C:\herong>java UnicodeCharacterToChars

                 Code point: 00000043
                isDefined(): true
                  getName(): LATIN CAPITAL LETTER C
           isBmpCodePoint(): true
 isSupplementaryCodePoint(): false
                charCount(): 1
            highSurrogate(): D7C0
             lowSurrogate(): DC43
          isSurrogatePair(): false
                  toChars(): 0043
     UTF-16BE byte sequence: 00 43

                 Code point: 00002103
                isDefined(): true
                  getName(): DEGREE CELSIUS
           isBmpCodePoint(): true
 isSupplementaryCodePoint(): false
                charCount(): 1
            highSurrogate(): D7C8
             lowSurrogate(): DD03
          isSurrogatePair(): false
                  toChars(): 2103
     UTF-16BE byte sequence: 21 03

                 Code point: 0001F132
                isDefined(): true
                  getName(): SQUARED LATIN CAPITAL LETTER C
           isBmpCodePoint(): false
 isSupplementaryCodePoint(): true
                charCount(): 2
            highSurrogate(): D83C
             lowSurrogate(): DD32
          isSurrogatePair(): true
                  toChars(): D83C DD32
     UTF-16BE byte sequence: D8 3C DD 32

                 Code point: 0001F1A0
                isDefined(): false
                  getName(): null
           isBmpCodePoint(): false
 isSupplementaryCodePoint(): true
                charCount(): 2
            highSurrogate(): D83C
             lowSurrogate(): DDA0
          isSurrogatePair(): true
                  toChars(): D83C DDA0
     UTF-16BE byte sequence: D8 3C DD A0

                 Code point: 0020FFFF
                isDefined(): false
java.lang.IllegalArgumentException

The output confirms that:

The isDefined(int codePoint) should be the first method to call make sure that the given int value represents a defined Unicode code point.
If isDefined(int codePoint) returns false, stop calling other static methods.
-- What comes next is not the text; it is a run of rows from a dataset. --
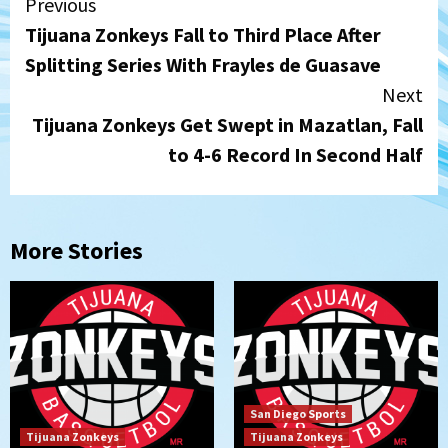
Continue
Previous
Tijuana Zonkeys Fall to Third Place After
Reading
Splitting Series With Frayles de Guasave
Next
Tijuana Zonkeys Get Swept in Mazatlan, Fall
to 4-6 Record In Second Half
More Stories
San Diego Sports
Tijuana Zonkeys
Tijuana Zonkeys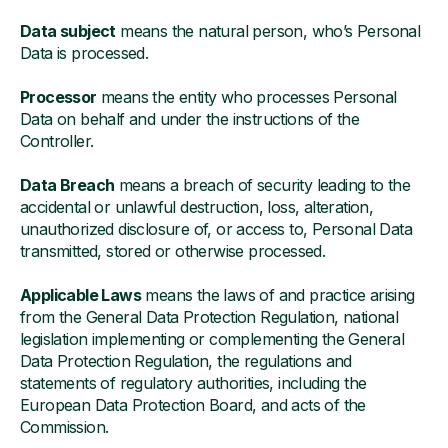
Data subject
means the natural person, who’s Personal
Data is processed.
Processor
means the entity who processes Personal
Data on behalf and under the instructions of the
Controller.
Data Breach
means a breach of security leading to the
accidental or unlawful destruction, loss, alteration,
unauthorized disclosure of, or access to, Personal Data
transmitted, stored or otherwise processed.
Applicable Laws
means the laws of and practice arising
from the General Data Protection Regulation, national
legislation implementing or complementing the General
Data Protection Regulation, the regulations and
statements of regulatory authorities, including the
European Data Protection Board, and acts of the
Commission.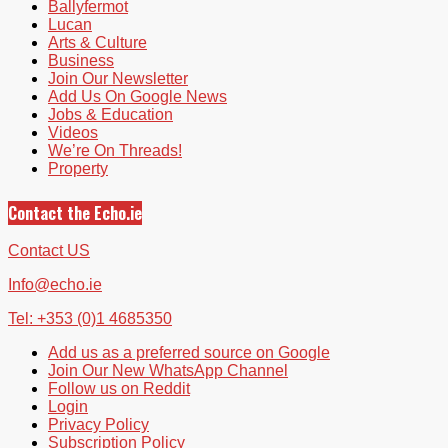
Ballyfermot
Lucan
Arts & Culture
Business
Join Our Newsletter
Add Us On Google News
Jobs & Education
Videos
We’re On Threads!
Property
Contact the Echo.ie
Contact US
Info@echo.ie
Tel: +353 (0)1 4685350
Add us as a preferred source on Google
Join Our New WhatsApp Channel
Follow us on Reddit
Login
Privacy Policy
Subscription Policy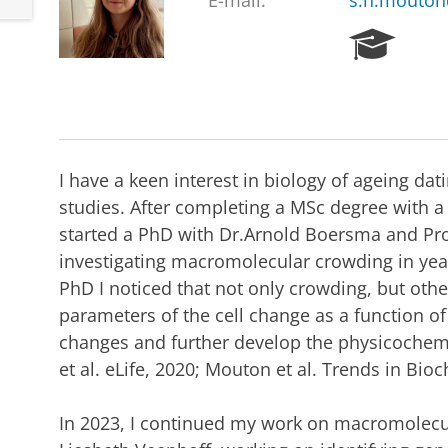
E-mail:
s.n.mouton
R
e
s
e
a
r
c
I have a keen interest in biology of ageing d
h
studies. After completing a MSc degree with a t
P
started a PhD with Dr.Arnold Boersma and Pro
o
r
investigating macromolecular crowding in yeas
t
PhD I noticed that not only crowding, but oth
a
parameters of the cell change as a function o
l
changes and further develop the physicochem
et al. eLife, 2020; Mouton et al. Trends in Bioc
In 2023, I continued my work on macromolecul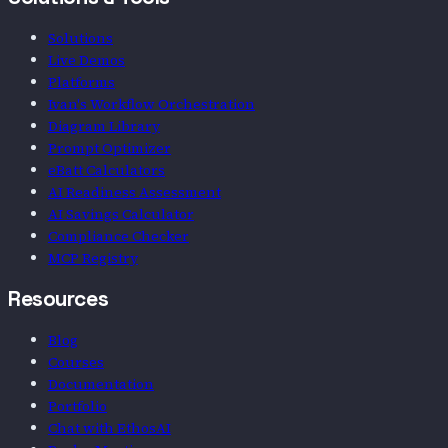
Solutions & Tools
Solutions
Live Demos
Platforms
Ivan's Workflow Orchestration
Diagram Library
Prompt Optimizer
eBatt Calculators
AI Readiness Assessment
AI Savings Calculator
Compliance Checker
MCP Registry
Resources
Blog
Courses
Documentation
Portfolio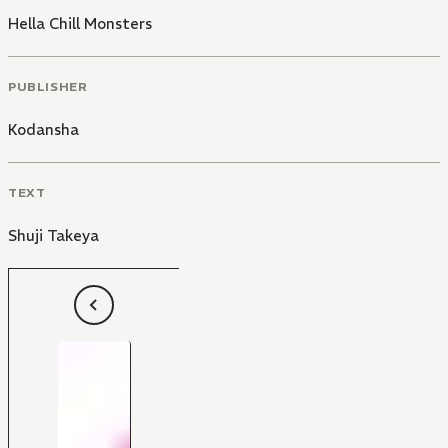
Hella Chill Monsters
PUBLISHER
Kodansha
TEXT
Shuji Takeya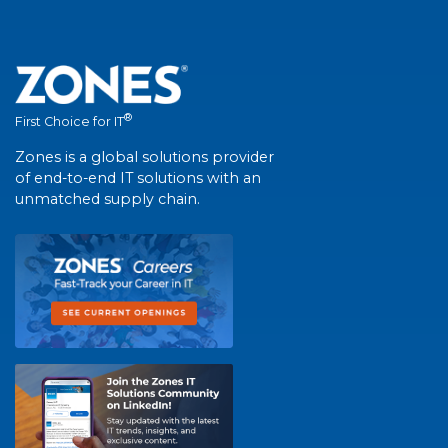
®
First Choice for IT
Zones is a global solutions provider
of end-to-end IT solutions with an
unmatched supply chain.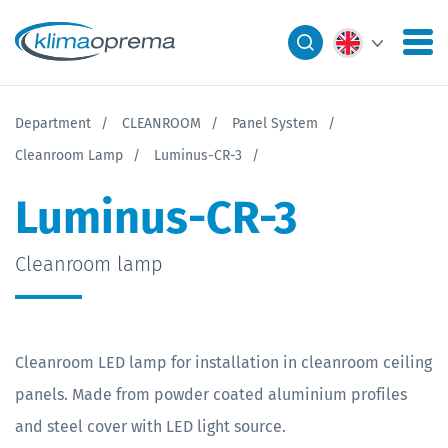
Department
CLEANROOM
Panel System
Cleanroom Lamp
Luminus-CR-3
Luminus-CR-3
Cleanroom lamp
Cleanroom LED lamp for installation in cleanroom ceiling
panels. Made from powder coated aluminium profiles
and steel cover with LED light source.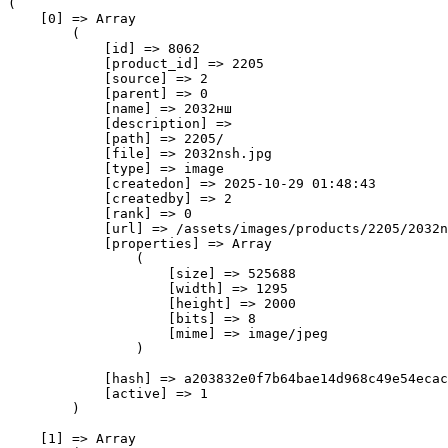
(

    [0] => Array

        (

            [id] => 8062

            [product_id] => 2205

            [source] => 2

            [parent] => 0

            [name] => 2032нш

            [description] => 

            [path] => 2205/

            [file] => 2032nsh.jpg

            [type] => image

            [createdon] => 2025-10-29 01:48:43

            [createdby] => 2

            [rank] => 0

            [url] => /assets/images/products/2205/2032n
            [properties] => Array

                (

                    [size] => 525688

                    [width] => 1295

                    [height] => 2000

                    [bits] => 8

                    [mime] => image/jpeg

                )

            [hash] => a203832e0f7b64bae14d968c49e54ecac
            [active] => 1

        )

    [1] => Array
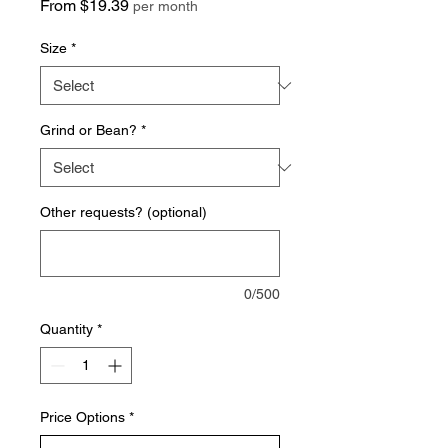
Sale
From
$19.39
per month
Price
Size
*
Grind or Bean?
*
Other requests? (optional)
0/500
Quantity
*
Price Options
*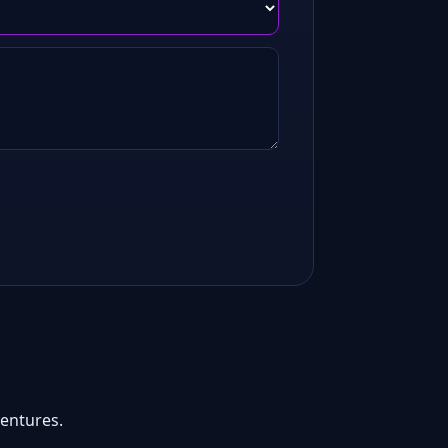
entures.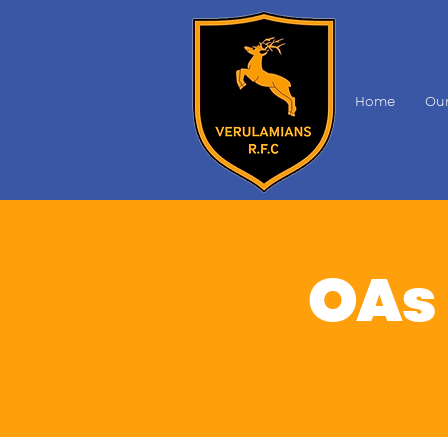
Home
Our
OAs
Calling Character method with an undefined code point value, may result exceptions.
Java can return the character name for each defined Unicode character.
For BMP characters, highSurrogate(int codePoint) and lowSurrogate(int codePoint) return invalid values.
For supplementary characters, highSurrogate(int codePoint) and lowSurrogate(int codePoint) return a valid surrogate "char" pair.
The toChars(int codePoint) also returns the surrogate "char" pair with high surrogate "char" first for supplementary characters.
The "char" sequence returned by toChars(int codePoint) is identical to the byte sequence returned from the UTF-16BE encoding for both BMP and supplementary characters.